━━ SOURCE DATA ━━

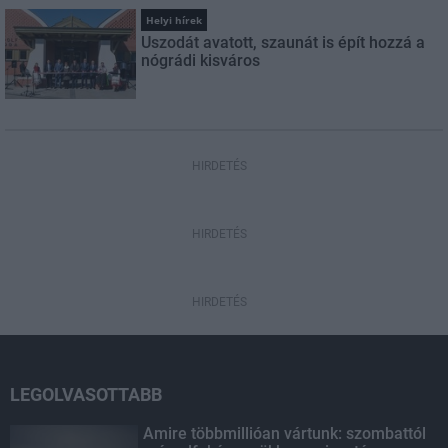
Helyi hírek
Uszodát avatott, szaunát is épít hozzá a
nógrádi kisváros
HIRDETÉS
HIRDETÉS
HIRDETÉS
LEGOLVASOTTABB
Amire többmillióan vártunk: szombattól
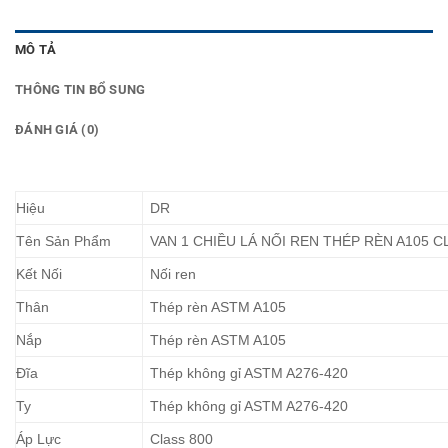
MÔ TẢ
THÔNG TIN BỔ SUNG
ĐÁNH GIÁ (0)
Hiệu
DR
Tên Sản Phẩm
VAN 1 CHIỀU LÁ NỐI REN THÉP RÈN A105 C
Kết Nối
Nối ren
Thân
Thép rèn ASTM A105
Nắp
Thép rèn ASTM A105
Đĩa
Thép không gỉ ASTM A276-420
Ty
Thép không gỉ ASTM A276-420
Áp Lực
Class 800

━━━

**YOUR ASSIGNMENT**
Output the text of every item above word for word, leaving the pictures out.

**RESULT FOR THIS TASK**
Helyi hírek
Uszodát avatott, szaunát is épít hozzá a
nógrádi kisváros
HIRDETÉS
HIRDETÉS
HIRDETÉS
LEGOLVASOTTABB
Amire többmillióan vártunk: szombattól
MÔ TẢ
THÔNG TIN BỔ SUNG
ĐÁNH GIÁ (0)
Hiệu
DR
Tên Sản Phẩm
VAN 1 CHIỀU LÁ NỐI REN THÉP RÈN A105 C
Kết Nối
Nối ren
Thân
Thép rèn ASTM A105
Nắp
Thép rèn ASTM A105
Đĩa
Thép không gỉ ASTM A276-420
Ty
Thép không gỉ ASTM A276-420
Áp Lực
Class 800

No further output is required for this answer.